- _YOUR GOAL_
Below is a block of entries; repeat exactly the lines starting at the line that contains "left eye: (991, 603)" and ending at the line that contains "left knee: (871, 746)", both included.

- _THE RECORDS_
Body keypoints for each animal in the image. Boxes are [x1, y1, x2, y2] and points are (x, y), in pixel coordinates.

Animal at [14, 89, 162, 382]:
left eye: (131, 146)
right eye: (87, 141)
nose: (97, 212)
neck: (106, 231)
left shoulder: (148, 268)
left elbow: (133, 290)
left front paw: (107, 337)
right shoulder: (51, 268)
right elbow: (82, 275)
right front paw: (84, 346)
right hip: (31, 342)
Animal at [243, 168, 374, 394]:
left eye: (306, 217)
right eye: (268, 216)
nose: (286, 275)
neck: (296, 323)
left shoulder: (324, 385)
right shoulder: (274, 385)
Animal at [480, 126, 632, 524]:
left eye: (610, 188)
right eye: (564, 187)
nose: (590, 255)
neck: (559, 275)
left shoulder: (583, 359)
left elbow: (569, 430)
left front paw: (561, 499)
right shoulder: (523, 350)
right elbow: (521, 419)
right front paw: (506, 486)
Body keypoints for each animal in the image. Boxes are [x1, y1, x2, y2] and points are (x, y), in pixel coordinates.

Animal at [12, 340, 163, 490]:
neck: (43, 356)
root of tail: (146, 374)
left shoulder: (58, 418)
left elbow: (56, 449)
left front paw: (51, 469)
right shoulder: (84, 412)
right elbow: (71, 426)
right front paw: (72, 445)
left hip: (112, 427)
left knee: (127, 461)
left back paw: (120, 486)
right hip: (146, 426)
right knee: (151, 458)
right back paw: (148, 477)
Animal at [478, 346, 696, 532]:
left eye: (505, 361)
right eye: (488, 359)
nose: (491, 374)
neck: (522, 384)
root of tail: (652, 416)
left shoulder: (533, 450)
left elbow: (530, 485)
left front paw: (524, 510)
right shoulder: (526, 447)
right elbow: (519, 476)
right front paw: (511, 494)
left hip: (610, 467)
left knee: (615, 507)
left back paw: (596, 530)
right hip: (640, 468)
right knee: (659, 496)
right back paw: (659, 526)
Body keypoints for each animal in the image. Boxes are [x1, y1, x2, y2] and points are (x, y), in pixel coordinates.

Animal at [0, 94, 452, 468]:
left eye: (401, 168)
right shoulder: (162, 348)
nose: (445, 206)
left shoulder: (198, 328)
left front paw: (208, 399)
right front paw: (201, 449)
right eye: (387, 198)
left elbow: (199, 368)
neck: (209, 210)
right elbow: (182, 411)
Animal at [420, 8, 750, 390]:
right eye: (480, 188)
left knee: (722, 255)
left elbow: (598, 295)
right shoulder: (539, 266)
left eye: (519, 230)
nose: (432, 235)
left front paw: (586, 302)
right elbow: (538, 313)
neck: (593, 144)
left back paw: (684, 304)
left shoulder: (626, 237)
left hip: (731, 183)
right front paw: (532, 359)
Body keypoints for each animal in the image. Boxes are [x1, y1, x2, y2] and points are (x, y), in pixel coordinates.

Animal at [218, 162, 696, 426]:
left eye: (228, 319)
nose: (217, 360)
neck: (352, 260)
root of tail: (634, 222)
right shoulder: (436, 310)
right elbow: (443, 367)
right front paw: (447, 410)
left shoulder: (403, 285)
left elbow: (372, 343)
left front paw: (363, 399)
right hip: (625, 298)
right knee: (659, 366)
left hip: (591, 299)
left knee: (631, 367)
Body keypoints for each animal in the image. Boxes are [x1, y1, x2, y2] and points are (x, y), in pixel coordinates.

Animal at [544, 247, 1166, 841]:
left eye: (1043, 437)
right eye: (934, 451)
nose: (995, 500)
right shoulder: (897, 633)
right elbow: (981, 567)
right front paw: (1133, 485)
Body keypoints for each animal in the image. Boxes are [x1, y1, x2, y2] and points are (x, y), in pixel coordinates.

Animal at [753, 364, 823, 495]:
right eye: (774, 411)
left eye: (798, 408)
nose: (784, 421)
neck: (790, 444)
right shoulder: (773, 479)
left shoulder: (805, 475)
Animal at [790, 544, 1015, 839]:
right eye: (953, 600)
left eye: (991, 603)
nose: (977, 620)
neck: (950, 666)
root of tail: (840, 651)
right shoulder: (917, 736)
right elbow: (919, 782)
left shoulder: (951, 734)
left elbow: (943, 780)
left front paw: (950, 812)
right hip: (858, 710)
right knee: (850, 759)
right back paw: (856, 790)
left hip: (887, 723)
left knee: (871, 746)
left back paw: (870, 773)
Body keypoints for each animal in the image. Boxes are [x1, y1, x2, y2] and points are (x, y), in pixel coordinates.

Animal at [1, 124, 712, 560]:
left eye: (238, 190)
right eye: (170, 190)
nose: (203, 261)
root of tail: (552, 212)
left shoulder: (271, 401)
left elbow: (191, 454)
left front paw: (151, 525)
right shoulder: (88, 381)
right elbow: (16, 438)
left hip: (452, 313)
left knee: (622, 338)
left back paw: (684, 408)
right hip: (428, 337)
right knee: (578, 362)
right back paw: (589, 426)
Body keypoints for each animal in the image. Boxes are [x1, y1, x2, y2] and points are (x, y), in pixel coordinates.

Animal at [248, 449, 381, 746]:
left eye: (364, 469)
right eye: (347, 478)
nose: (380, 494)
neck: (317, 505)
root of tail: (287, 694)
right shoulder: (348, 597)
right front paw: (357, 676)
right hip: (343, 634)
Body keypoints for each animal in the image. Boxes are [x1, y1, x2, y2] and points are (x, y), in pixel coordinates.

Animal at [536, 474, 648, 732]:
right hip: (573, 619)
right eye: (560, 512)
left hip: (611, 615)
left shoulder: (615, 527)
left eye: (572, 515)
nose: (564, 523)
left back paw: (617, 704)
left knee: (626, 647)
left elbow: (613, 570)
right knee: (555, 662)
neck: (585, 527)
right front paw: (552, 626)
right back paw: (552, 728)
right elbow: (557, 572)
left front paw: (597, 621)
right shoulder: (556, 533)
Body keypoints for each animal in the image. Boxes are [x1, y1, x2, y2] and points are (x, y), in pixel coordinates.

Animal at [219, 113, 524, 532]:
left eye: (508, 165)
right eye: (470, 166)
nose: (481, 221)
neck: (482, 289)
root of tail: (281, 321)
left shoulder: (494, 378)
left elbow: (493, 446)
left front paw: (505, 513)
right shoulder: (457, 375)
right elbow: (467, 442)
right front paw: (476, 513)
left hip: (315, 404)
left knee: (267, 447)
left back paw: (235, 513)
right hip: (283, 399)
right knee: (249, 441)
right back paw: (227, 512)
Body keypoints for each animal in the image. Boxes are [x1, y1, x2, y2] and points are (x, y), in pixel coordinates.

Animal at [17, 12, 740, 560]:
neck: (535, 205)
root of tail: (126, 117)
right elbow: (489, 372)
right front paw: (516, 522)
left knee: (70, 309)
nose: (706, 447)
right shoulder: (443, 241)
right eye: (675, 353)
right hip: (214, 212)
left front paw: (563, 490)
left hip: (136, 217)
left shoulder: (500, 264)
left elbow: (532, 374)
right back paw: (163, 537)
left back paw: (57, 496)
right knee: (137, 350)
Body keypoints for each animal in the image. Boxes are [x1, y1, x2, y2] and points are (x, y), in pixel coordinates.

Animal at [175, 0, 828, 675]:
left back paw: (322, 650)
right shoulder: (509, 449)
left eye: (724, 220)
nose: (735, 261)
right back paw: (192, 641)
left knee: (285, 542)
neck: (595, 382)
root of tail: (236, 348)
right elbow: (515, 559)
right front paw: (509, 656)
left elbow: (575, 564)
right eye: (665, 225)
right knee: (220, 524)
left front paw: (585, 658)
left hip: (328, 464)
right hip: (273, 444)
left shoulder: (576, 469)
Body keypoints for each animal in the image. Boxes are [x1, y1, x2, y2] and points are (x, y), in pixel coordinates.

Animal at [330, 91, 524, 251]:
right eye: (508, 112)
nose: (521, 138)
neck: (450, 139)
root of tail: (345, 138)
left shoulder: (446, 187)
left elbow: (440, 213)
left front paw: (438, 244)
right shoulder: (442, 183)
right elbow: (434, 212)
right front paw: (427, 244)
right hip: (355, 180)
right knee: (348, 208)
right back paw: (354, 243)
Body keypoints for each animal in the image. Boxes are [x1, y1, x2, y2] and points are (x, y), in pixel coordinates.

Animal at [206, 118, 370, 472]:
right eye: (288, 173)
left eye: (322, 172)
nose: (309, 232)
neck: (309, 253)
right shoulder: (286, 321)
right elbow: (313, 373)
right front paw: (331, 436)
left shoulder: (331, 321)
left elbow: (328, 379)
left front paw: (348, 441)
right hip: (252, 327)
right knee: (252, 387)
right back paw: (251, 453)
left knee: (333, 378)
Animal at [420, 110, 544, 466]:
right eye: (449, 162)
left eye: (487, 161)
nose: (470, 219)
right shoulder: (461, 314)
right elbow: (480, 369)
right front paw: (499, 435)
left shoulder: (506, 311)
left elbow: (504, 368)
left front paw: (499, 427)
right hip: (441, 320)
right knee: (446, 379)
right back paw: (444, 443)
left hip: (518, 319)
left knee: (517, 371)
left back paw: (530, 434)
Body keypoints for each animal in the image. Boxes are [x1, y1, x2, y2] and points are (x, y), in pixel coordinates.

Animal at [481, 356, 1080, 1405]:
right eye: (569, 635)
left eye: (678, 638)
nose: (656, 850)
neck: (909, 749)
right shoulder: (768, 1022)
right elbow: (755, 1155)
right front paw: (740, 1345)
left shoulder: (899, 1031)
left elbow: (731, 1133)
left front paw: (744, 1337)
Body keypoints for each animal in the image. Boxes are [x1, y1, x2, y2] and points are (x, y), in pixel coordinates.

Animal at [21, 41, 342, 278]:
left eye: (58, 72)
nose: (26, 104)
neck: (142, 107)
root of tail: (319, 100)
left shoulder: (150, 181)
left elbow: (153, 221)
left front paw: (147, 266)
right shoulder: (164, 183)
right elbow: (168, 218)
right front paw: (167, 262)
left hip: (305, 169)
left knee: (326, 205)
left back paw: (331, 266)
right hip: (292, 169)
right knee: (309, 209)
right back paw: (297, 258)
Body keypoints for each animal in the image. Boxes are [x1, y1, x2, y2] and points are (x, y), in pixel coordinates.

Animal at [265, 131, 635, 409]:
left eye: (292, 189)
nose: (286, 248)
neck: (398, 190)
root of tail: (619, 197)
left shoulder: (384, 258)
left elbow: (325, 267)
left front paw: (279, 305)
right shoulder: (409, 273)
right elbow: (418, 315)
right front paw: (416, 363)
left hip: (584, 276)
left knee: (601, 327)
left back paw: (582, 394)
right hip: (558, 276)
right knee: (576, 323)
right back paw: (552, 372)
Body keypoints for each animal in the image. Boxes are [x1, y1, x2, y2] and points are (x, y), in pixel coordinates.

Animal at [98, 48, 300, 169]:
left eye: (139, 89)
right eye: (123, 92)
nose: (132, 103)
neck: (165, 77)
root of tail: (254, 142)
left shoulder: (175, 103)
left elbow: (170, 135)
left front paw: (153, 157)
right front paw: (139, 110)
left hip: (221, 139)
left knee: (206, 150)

- _OUTPUT BELOW_
left eye: (991, 603)
nose: (977, 620)
neck: (950, 666)
root of tail: (840, 651)
right shoulder: (917, 736)
right elbow: (919, 782)
left shoulder: (951, 734)
left elbow: (943, 780)
left front paw: (950, 812)
right hip: (858, 710)
right knee: (850, 759)
right back paw: (856, 790)
left hip: (887, 723)
left knee: (871, 746)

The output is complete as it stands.